Which isn't to say that the film's f/x are all green screen. Our tour takes us briefly via the underwater stage (used by 007 and many others) where a handful of watery scenes will be shot; and back on the soundstage, we're treated to an early glimpse of what will be the Ponce De Leon, an abandoned ship precariously perched atop a mountain. The crew is currently experimenting with a large pivoting gimbal, to make the entire cabin sway back and forth according to where trespassers move.
"Geoffrey Rush was saying it's like that sequence from Charlie Chaplin's The Gold Rush," says Myhre, referencing the famous scene with a shack teetering on a cliff edge. "Barbossa and Jack are both trying to get to the treasure chest in the centre of the room. So one of them might take a cup and roll it down the floor and that just makes the ship tilt and the chest move a little bit further away!"
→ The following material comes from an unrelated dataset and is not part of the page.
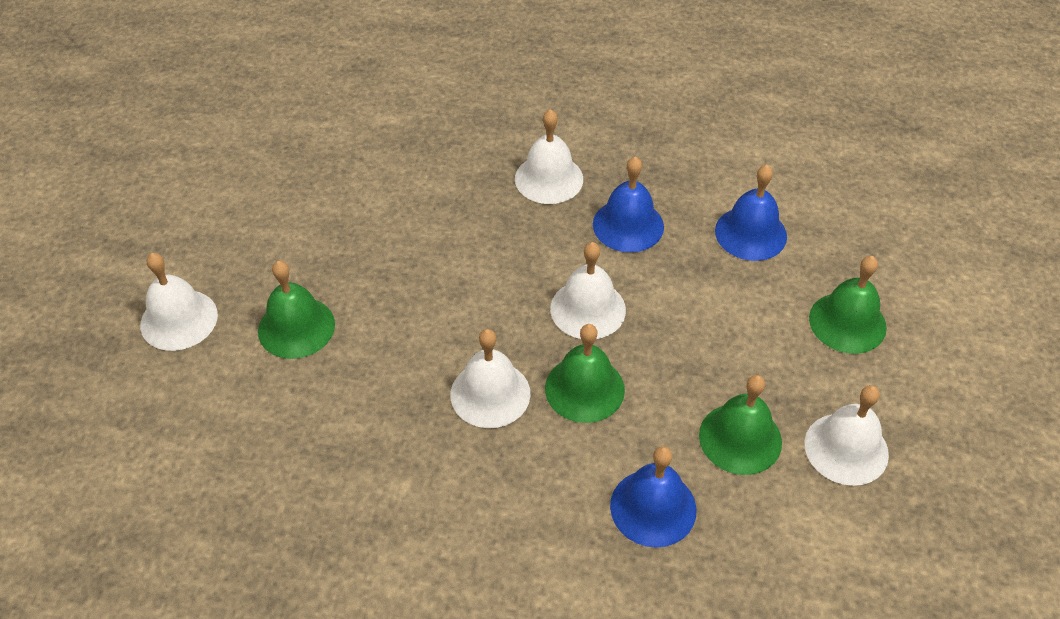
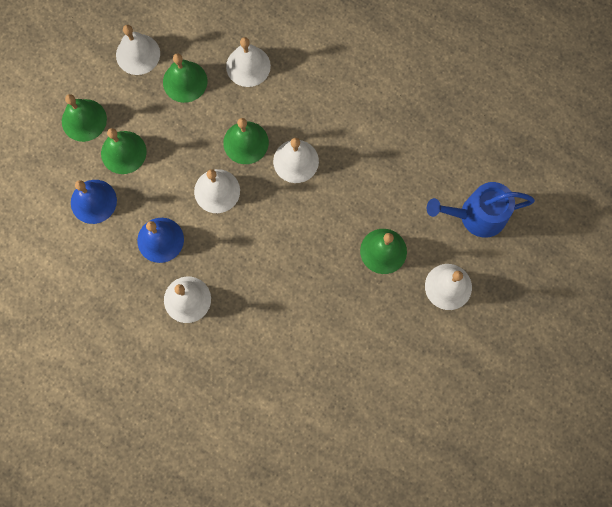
camera: 155 degrees left, 25 degrees up
(155, 430) = (477, 216): none -> blue watering can
(653, 507) = (248, 66): blue bell -> white bell
(757, 305) = (123, 152): none -> green bell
While the tour is fascinating, access to actual filming is limited to watching Depp, Rush and co on the monitors, filming a dialogue scene in the royal court. In fact the closest we get is seeing Depp's body double in full Captain Jack regalia standing in the lunch line. That is, until we run into Depp departing the set, and grab an inpromptu mini-interview with the star.
As one might expect, compliments flow. Filming On Stranger Tides has been "a gas"; director Marshall is "a wonderful man"; and co-star Cruz is "a serious force to be reckoned with. We did a film together years ago called Blow - I could've said we did 'blow' together years ago," he grins to laughter all around. "She's someone I adore, one of my best friends."
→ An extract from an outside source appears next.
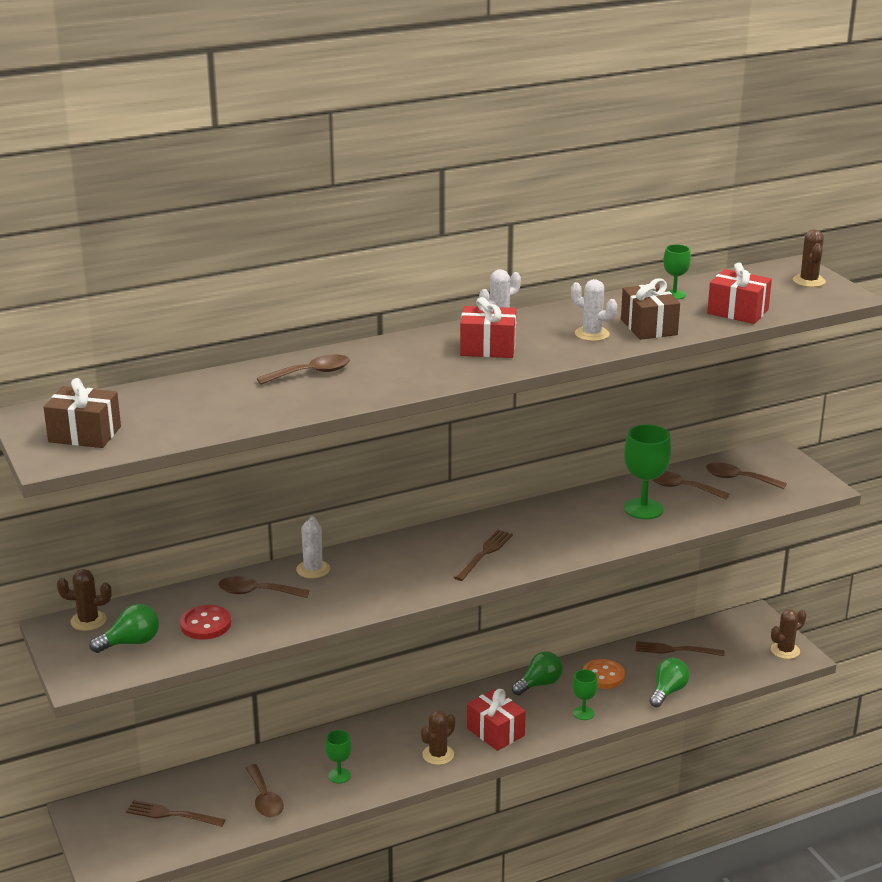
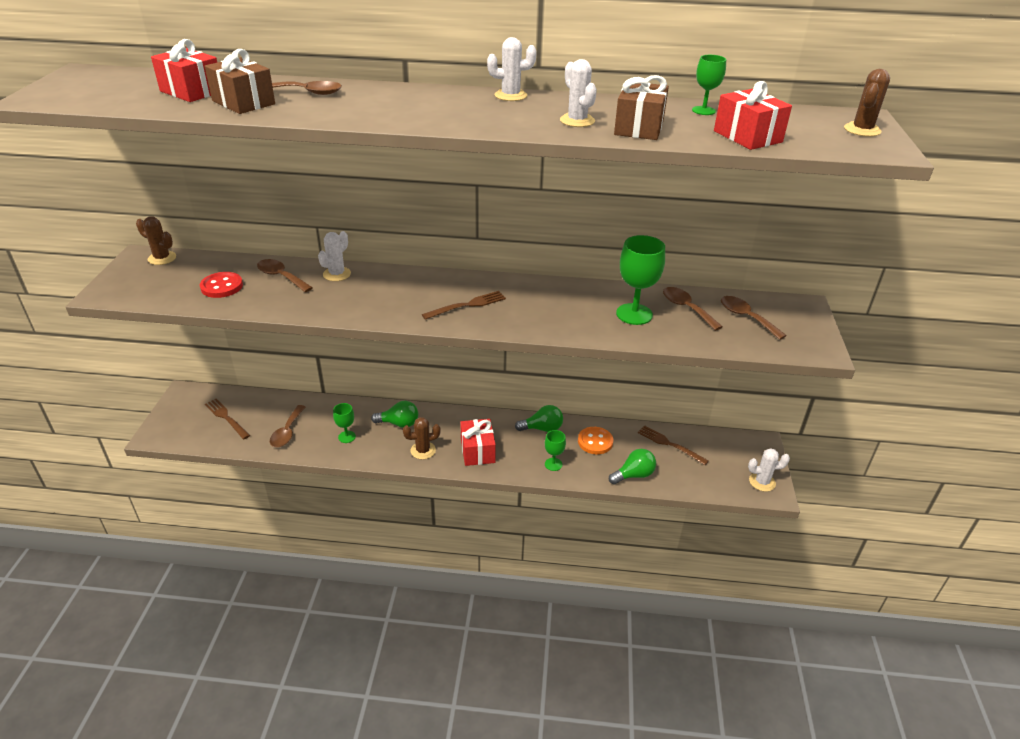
camera: 30 degrees right, 10 degrees up
(84, 434) = (85, 90): brown gift -> brown gift (243, 102)
(131, 642) = (164, 281): green light bulb -> green light bulb (399, 423)
(488, 348) = (470, 109): red gift -> red gift (192, 91)
(785, 651) = (762, 482): brown cactus -> white cactus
Both Bruckheimer and Rossio lauded Depp's involvement in the script, notably his idea to make Claflin's character Philip a missionary. The actor himself is more modest. "It's like going into a think tank basically and they were very receptive to [my] just kind of throwing ideas around. If something sparks, it sparks."
But in the same way that Captain Jack is the perfect antidote to puncturing any potentially po-faced or self-important aspect of the films, leave it to Depp to be the one to keep things grounded amid all the razzle-dazzle; and therefore make audiences more likely to return for this fourth installment. How, he's asked earnestly, has Jack Sparrow changed for the fourth film?
"Well, there was a sex change..." he winks back. "This whole thing about character arcs and characters, you know, finding themselves... I think, I honestly think old Captain Jack found himself a long time ago." Disney and Bruckheimer will doubtless be hoping audiences want to re-discover him one more time. At least.
Pirates of the Caribbean: On Stranger Tides will open on May 20, 2011.